WHAT YOU SHOULD DO.
Across the entries that follow, count the lines with the string "Хлеб" and reply with that count alone.

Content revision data
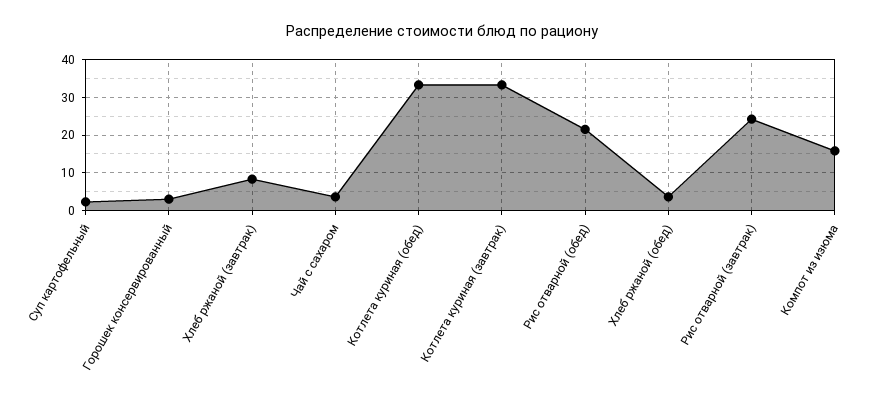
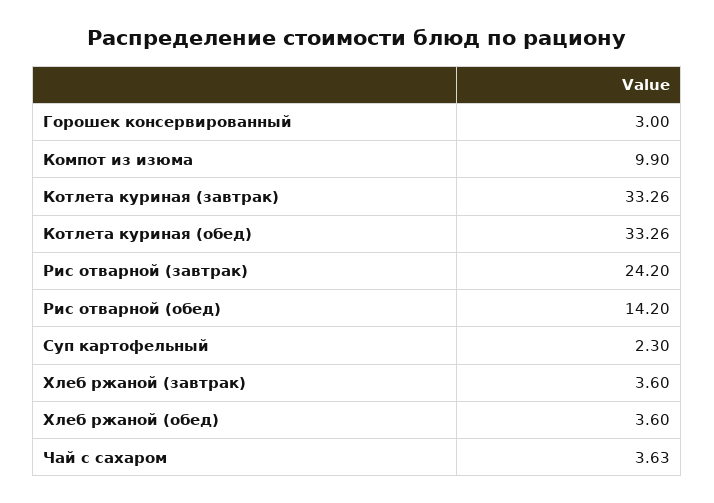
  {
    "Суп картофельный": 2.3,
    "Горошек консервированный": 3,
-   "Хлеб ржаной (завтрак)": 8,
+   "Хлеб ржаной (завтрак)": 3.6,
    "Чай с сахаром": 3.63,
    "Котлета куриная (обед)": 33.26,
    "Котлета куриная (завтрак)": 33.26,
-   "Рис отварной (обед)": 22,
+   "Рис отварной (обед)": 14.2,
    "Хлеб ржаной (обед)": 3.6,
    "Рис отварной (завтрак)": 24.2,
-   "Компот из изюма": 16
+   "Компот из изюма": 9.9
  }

==

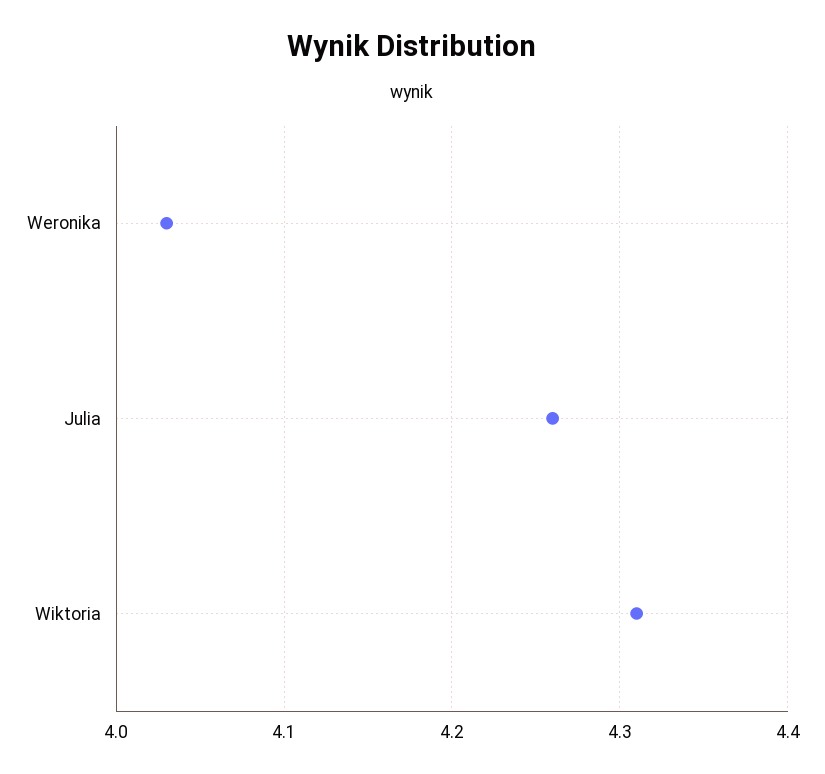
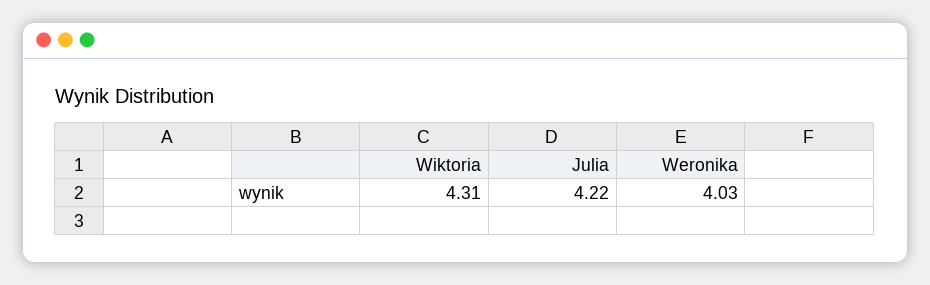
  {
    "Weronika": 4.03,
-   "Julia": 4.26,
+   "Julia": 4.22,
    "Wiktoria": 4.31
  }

WRITTEN REPLY.
3